- [Data extracts]
________

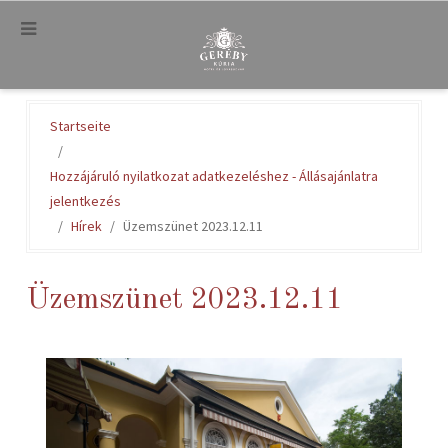
.
Startseite
Hozzájáruló nyilatkozat adatkezeléshez - Állásajánlatra
jelentkezés
Hírek
Üzemszünet 2023.12.11
Üzemszünet 2023.12.11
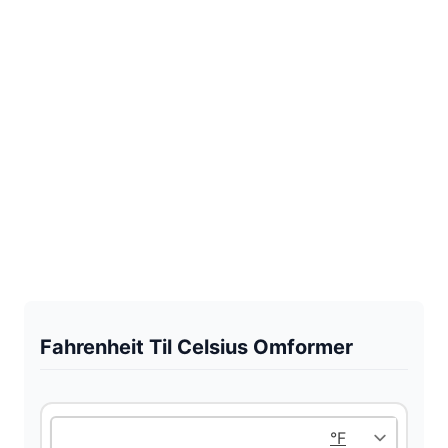
Fahrenheit Til Celsius Omformer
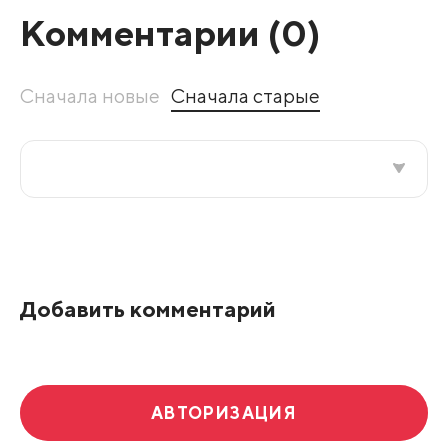
Комментарии (
0
)
Сначала новые
Сначала старые
Все подряд
По рейтингу
Добавить комментарий
Развернуть все
АВТОРИЗАЦИЯ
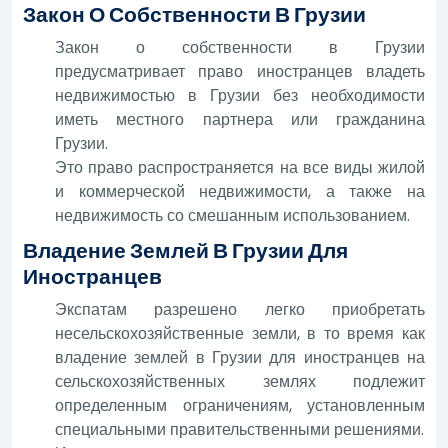
Закон О Собственности В Грузии
Закон о собственности в Грузии
предусматривает право иностранцев владеть
недвижимостью в Грузии без необходимости
иметь местного партнера или гражданина
Грузии.
Это право распространяется на все виды жилой
и коммерческой недвижимости, а также на
недвижимость со смешанным использованием.
Владение Землей В Грузии Для
Иностранцев
Экспатам разрешено легко приобретать
несельскохозяйственные земли, в то время как
владение землей в Грузии для иностранцев на
сельскохозяйственных землях подлежит
определенным ограничениям, установленным
специальными правительственными решениями.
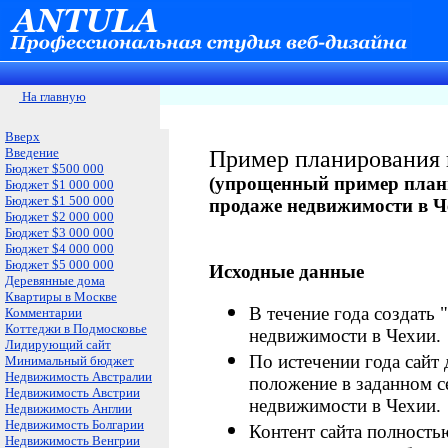
На главную
Вверх
Введение
Пример планирования 
Бюджет $500 000
(
упрощенный пример плани
Бюджет $1 000 000
Бюджет $1 500 000
продаже недвижимости в Ч
Бюджет $2 000 000
Бюджет $3 000 000
Бюджет $4 000 000
Бюджет $5 000 000
Исходные данные
Деревянные дома
Квартиры в Москве
В течение года создать 
Комментарии
Коттеджи в Подмосковье
недвижимости в Чехии.
Лидирующий сайт
По истечении года сайт
Минимальный бюджет
Недвижимость Австралии
положение в заданном с
Недвижимость Австрии
недвижимости в Чехии.
Недвижимость Англии
Недвижимость Болгарии
Контент сайта полностью
Недвижимость Венгрии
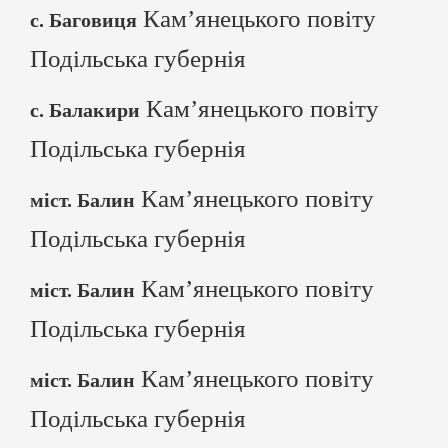
Кам’янецького повіту
с. Баговиця
Подільська губернія
Кам’янецького повіту
с. Балакири
Подільська губернія
Кам’янецького повіту
міст. Балин
Подільська губернія
Кам’янецького повіту
міст. Балин
Подільська губернія
Кам’янецького повіту
міст. Балин
Подільська губернія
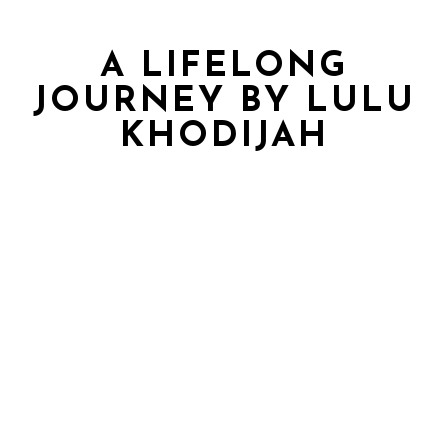
A LIFELONG
JOURNEY BY LULU
KHODIJAH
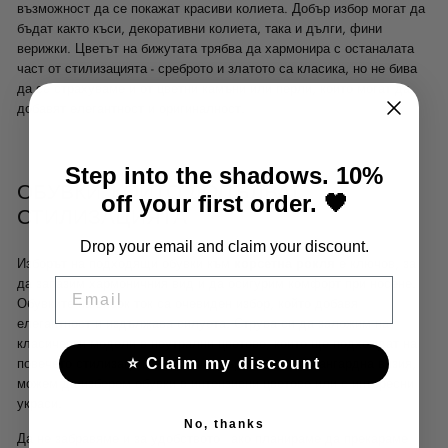
възможност да се покажат красиви колиета. Добър избор могат да
бъдат както къси, декоративни колиета, така и дълги, фини
верижки. Цветът на бижутата трябва да хармонира с останалата
част от стилизацията - среброто и златото са класика, но не бива
да се страхуваме и от цветни камъни или перли, които могат да
добавят елегантност и оригиналност.
Step into the shadows. 10%
ОБУВКИ, КОИТО ДОПЪЛВАТ
off your first order. 🖤
СТИЛИЗАЦИЯТА
Drop your email and claim your discount.
Изборът на подходящи обувки към
корсетна рокля
е ключов, за
да запазим хармоничния вид и да осигурим комфорт при носене.
EMAIL
Обувките на висок ток са очевиден избор, който добавя
елегантност и издължава силуета. Струва си да заложим на
класически модели в неутрални цветове, които ще подхождат на
повечето стилизации. Ако обаче държим на по-авангардна визия,
⭐ Claim my discount
можем да изберем обувки в интензивни цветове или с интересни
украси.
No, thanks
Да не забравяме и за удобството - ако планираме да прекараме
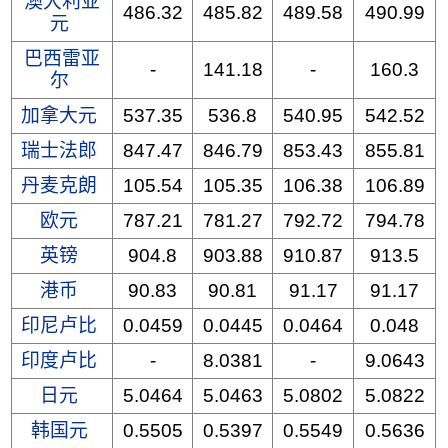
澳大利亚
486.32
485.82
489.58
490.99
元
巴西雷亚
-
141.18
-
160.3
尔
加拿大元
537.35
536.8
540.95
542.52
瑞士法郎
847.47
846.79
853.43
855.81
丹麦克朗
105.54
105.35
106.38
106.89
欧元
787.21
781.27
792.72
794.78
英镑
904.8
903.88
910.87
913.5
港币
90.83
90.81
91.17
91.17
印尼卢比
0.0459
0.0445
0.0464
0.048
印度卢比
-
8.0381
-
9.0643
日元
5.0464
5.0463
5.0802
5.0822
韩国元
0.5505
0.5397
0.5549
0.5636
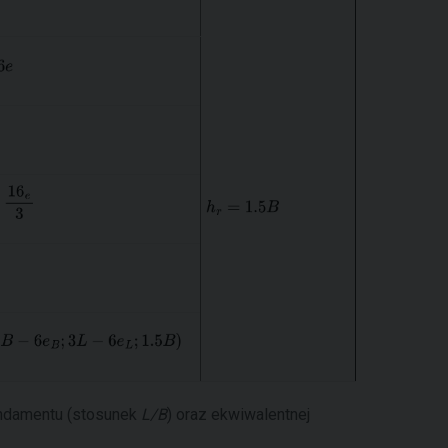
fundamentu (stosunek
L/B
) oraz ekwiwalentnej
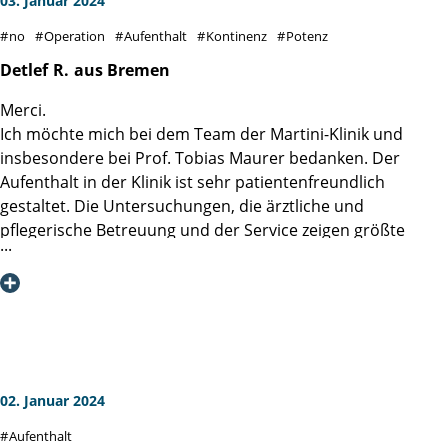
03. Januar 2024
Besonderer Dank an die Mädels auf Station 4...ihr rockt den
no
Operation
Aufenthalt
Kontinenz
Potenz
Laden...DANKE
Detlef
R.
aus Bremen
Merci.
Ich möchte mich bei dem Team der Martini-Klinik und
insbesondere bei Prof. Tobias Maurer bedanken. Der
Aufenthalt in der Klinik ist sehr patientenfreundlich
gestaltet. Die Untersuchungen, die ärztliche und
pflegerische Betreuung und der Service zeigen größte
Kompetenz und zugleich Zugewandtheit.
Meine radikale Prostatektomie erfolgte am 5.10.2023
mittels der da Vinci assistierten Operation durch Prof.
Tobias Maurer. Er hat mich hochprofessionell und sehr,
sehr freundlich sowie vertrauenserweckend durch die OP-
Zeit begleitet. Und außerdem hat er es geschafft, die
Entfernung der Prostata völlig nervenerhaltend
02. Januar 2024
durchzuführen, was erheblich positiven Einfluss hat. Danke
Aufenthalt
für diese erfolgreiche Behandlung.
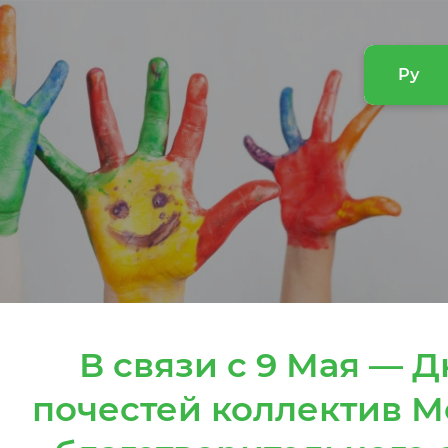
Ру
В связи с 9 Мая — 
почестей коллектив 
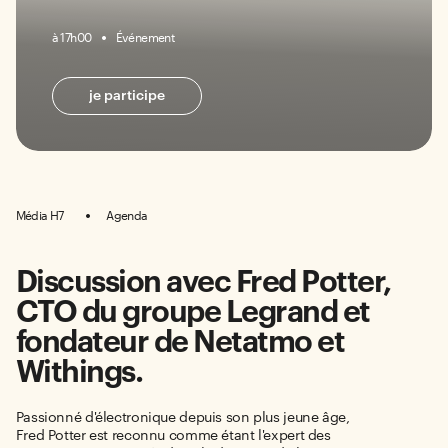
à 17h00
Événement
je participe
Média H7
Agenda
Discussion avec Fred Potter,
CTO du groupe Legrand et
fondateur de Netatmo et
Withings.
Passionné d'électronique depuis son plus jeune âge,
Fred Potter est reconnu comme étant l'expert des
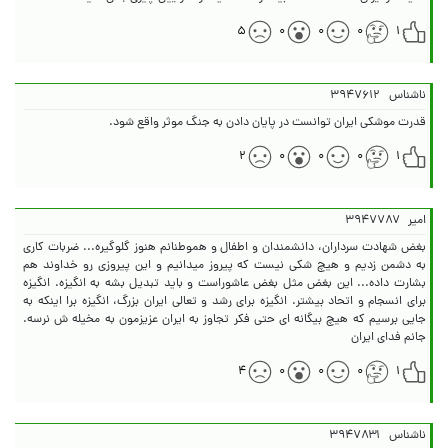
۵
۰
۰
۰
۱
ناشناس
۳۹۴۷۶۱۲
قدرت موشکی ایران توانست در پایان دادن به جنگ موثر واقع شود.
۲
۰
۰
۰
۱
امیر
۳۹۴۷۷۸۷
بغض شهادت سرداران، دانشمندان و اطفال و هموطنانم هنوز گلوگیره... ضربات کاری
به دشمن زدیم و هیچ شکی نیست که پیروز میدانیم و این پیروزی رو خداوند هم
بشارت داده... این بغض مثل بغض عاشوراست و باید تبدیل بشه به انگیزه. انگیزه
برای انسجام و اتحاد بیشتر. انگیزه برای رشد و تعالی ایران بزرگ، انگیزه برا اینکه به
جایی برسیم که هیچ بیگانه ای حتی فکر تجاوز به ایران عزیزمون به مخیله ش نرسه.
جانم فدای ایران
۴
۰
۰
۰
۱
ناشناس
۳۹۴۷۸۳۱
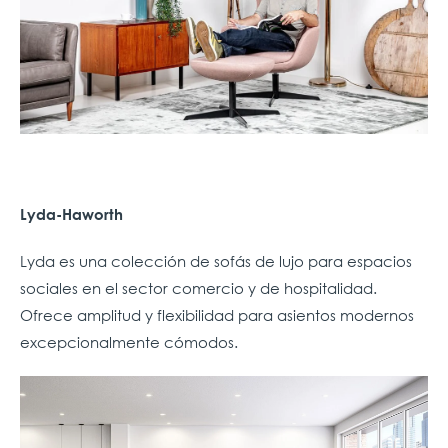
Lyda-Haworth
Lyda es una colección de sofás de lujo para espacios
sociales en el sector comercio y de hospitalidad.
Ofrece amplitud y flexibilidad para asientos modernos
excepcionalmente cómodos.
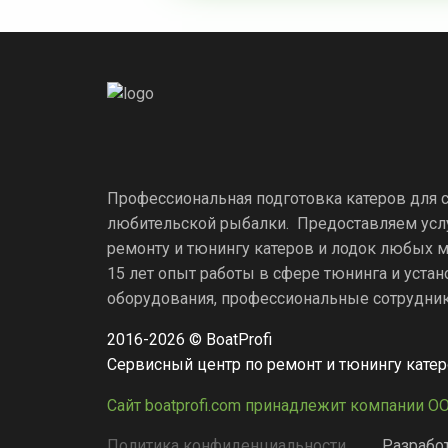
Профессиональная подготовка катеров для 
любительской рыбалки. Предоставляем усл
ремонту и тюнингу катеров и лодок любых м
15 лет опыт работы в сфере тюнинга и уста
оборудования, профессиональные сотрудники
2016-2026 © BoatProfi
Сервисный центр по ремонт и тюнингу кате
Сайт boatprofi.com принадлежит компании О
Политика конфиденциальности
Разработ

________

- [Your assignment]
Omitting all pictures, set the listing down exactly.

- [Task output]
.
Startseite
Hozzájáruló nyilatkozat adatkezeléshez - Állásajánlatra
jelentkezés
Hírek
Üzemszünet 2023.12.11
Üzemszünet 2023.12.11
Fahrenheit Til Celsius Omformer
Комментарии (
0
)
Сначала новые
Сначала старые
Все подряд
По рейтингу
Добавить комментарий
Развернуть все
АВТОРИЗАЦИЯ
Закон О Собственности В Грузии
Закон о собственности в Грузии
предусматривает право иностранцев владеть
недвижимостью в Грузии без необходимости
иметь местного партнера или гражданина
Грузии.
Это право распространяется на все виды жилой
и коммерческой недвижимости, а также на
недвижимость со смешанным использованием.
Владение Землей В Грузии Для
Иностранцев
Экспатам разрешено легко приобретать
несельскохозяйственные земли, в то время как
владение землей в Грузии для иностранцев на
сельскохозяйственных землях подлежит
определенным ограничениям, установленным
специальными правительственными решениями.
На главную
Вверх
Введение
Пример планирования 
Бюджет $500 000
(
упрощенный пример плани
Бюджет $1 000 000
Бюджет $1 500 000
продаже недвижимости в Ч
Бюджет $2 000 000
Бюджет $3 000 000
Бюджет $4 000 000
Бюджет $5 000 000
Исходные данные
Деревянные дома
Квартиры в Москве
В течение года создать 
Комментарии
Коттеджи в Подмосковье
недвижимости в Чехии.
Лидирующий сайт
По истечении года сайт
Минимальный бюджет
Недвижимость Австралии
положение в заданном с
Недвижимость Австрии
недвижимости в Чехии.
Недвижимость Англии
Недвижимость Болгарии
Контент сайта полностью
Недвижимость Венгрии
Кам’янецького повіту
с. Баговиця
Подільська губернія
Кам’янецького повіту
с. Балакири
Подільська губернія
Кам’янецького повіту
міст. Балин
Подільська губернія
Кам’янецького повіту
міст. Балин
Подільська губернія
Кам’янецького повіту
міст. Балин
Подільська губернія
A LIFELONG
JOURNEY BY LULU
KHODIJAH
възможност да се покажат красиви колиета. Добър избор могат да
бъдат както къси, декоративни колиета, така и дълги, фини
верижки. Цветът на бижутата трябва да хармонира с останалата
част от стилизацията - среброто и златото са класика, но не бива
да се страхуваме и от цветни камъни или перли, които могат да
добавят елегантност и оригиналност.
Step into the shadows. 10%
ОБУВКИ, КОИТО ДОПЪЛВАТ
off your first order. 🖤
СТИЛИЗАЦИЯТА
Drop your email and claim your discount.
Изборът на подходящи обувки към
корсетна рокля
е ключов, за
да запазим хармоничния вид и да осигурим комфорт при носене.
EMAIL
Обувките на висок ток са очевиден избор, който добавя
елегантност и издължава силуета. Струва си да заложим на
класически модели в неутрални цветове, които ще подхождат на
повечето стилизации. Ако обаче държим на по-авангардна визия,
⭐ Claim my discount
можем да изберем обувки в интензивни цветове или с интересни
украси.
No, thanks
Да не забравяме и за удобството - ако планираме да прекараме
澳大利亚
486.32
485.82
489.58
490.99
元
巴西雷亚
-
141.18
-
160.3
尔
加拿大元
537.35
536.8
540.95
542.52
瑞士法郎
847.47
846.79
853.43
855.81
丹麦克朗
105.54
105.35
106.38
106.89
欧元
787.21
781.27
792.72
794.78
英镑
904.8
903.88
910.87
913.5
港币
90.83
90.81
91.17
91.17
印尼卢比
0.0459
0.0445
0.0464
0.048
印度卢比
-
8.0381
-
9.0643
日元
5.0464
5.0463
5.0802
5.0822
韩国元
0.5505
0.5397
0.5549
0.5636
fundamentu (stosunek
L/B
) oraz ekwiwalentnej
03. Januar 2024
Besonderer Dank an die Mädels auf Station 4...ihr rockt den
no
Operation
Aufenthalt
Kontinenz
Potenz
Laden...DANKE
Detlef
R.
aus Bremen
Merci.
Ich möchte mich bei dem Team der Martini-Klinik und
insbesondere bei Prof. Tobias Maurer bedanken. Der
Aufenthalt in der Klinik ist sehr patientenfreundlich
gestaltet. Die Untersuchungen, die ärztliche und
pflegerische Betreuung und der Service zeigen größte
Kompetenz und zugleich Zugewandtheit.
Meine radikale Prostatektomie erfolgte am 5.10.2023
mittels der da Vinci assistierten Operation durch Prof.
Tobias Maurer. Er hat mich hochprofessionell und sehr,
sehr freundlich sowie vertrauenserweckend durch die OP-
Zeit begleitet. Und außerdem hat er es geschafft, die
Entfernung der Prostata völlig nervenerhaltend
02. Januar 2024
durchzuführen, was erheblich positiven Einfluss hat. Danke
Aufenthalt
für diese erfolgreiche Behandlung.
Ру
В связи с 9 Мая — 
почестей коллектив 
à 17h00
Événement
je participe
Média H7
Agenda
Discussion avec Fred Potter,
CTO du groupe Legrand et
fondateur de Netatmo et
Withings.
Passionné d'électronique depuis son plus jeune âge,
Fred Potter est reconnu comme étant l'expert des
۵
۰
۰
۰
۱
ناشناس
۳۹۴۷۶۱۲
قدرت موشکی ایران توانست در پایان دادن به جنگ موثر واقع شود.
۲
۰
۰
۰
۱
امیر
۳۹۴۷۷۸۷
بغض شهادت سرداران، دانشمندان و اطفال و هموطنانم هنوز گلوگیره... ضربات کاری
به دشمن زدیم و هیچ شکی نیست که پیروز میدانیم و این پیروزی رو خداوند هم
بشارت داده... این بغض مثل بغض عاشوراست و باید تبدیل بشه به انگیزه. انگیزه
برای انسجام و اتحاد بیشتر. انگیزه برای رشد و تعالی ایران بزرگ، انگیزه برا اینکه به
جایی برسیم که هیچ بیگانه ای حتی فکر تجاوز به ایران عزیزمون به مخیله ش نرسه.
جانم فدای ایران
۴
۰
۰
۰
۱
ناشناس
۳۹۴۷۸۳۱
Lyda-Haworth
Lyda es una colección de sofás de lujo para espacios
sociales en el sector comercio y de hospitalidad.
Ofrece amplitud y flexibilidad para asientos modernos
excepcionalmente cómodos.
Профессиональная подготовка катеров для 
любительской рыбалки. Предоставляем усл
ремонту и тюнингу катеров и лодок любых м
15 лет опыт работы в сфере тюнинга и уста
оборудования, профессиональные сотрудники
2016-2026 © BoatProfi
Сервисный центр по ремонт и тюнингу кате
Сайт boatprofi.com принадлежит компании О
Политика конфиденциальности
Разработ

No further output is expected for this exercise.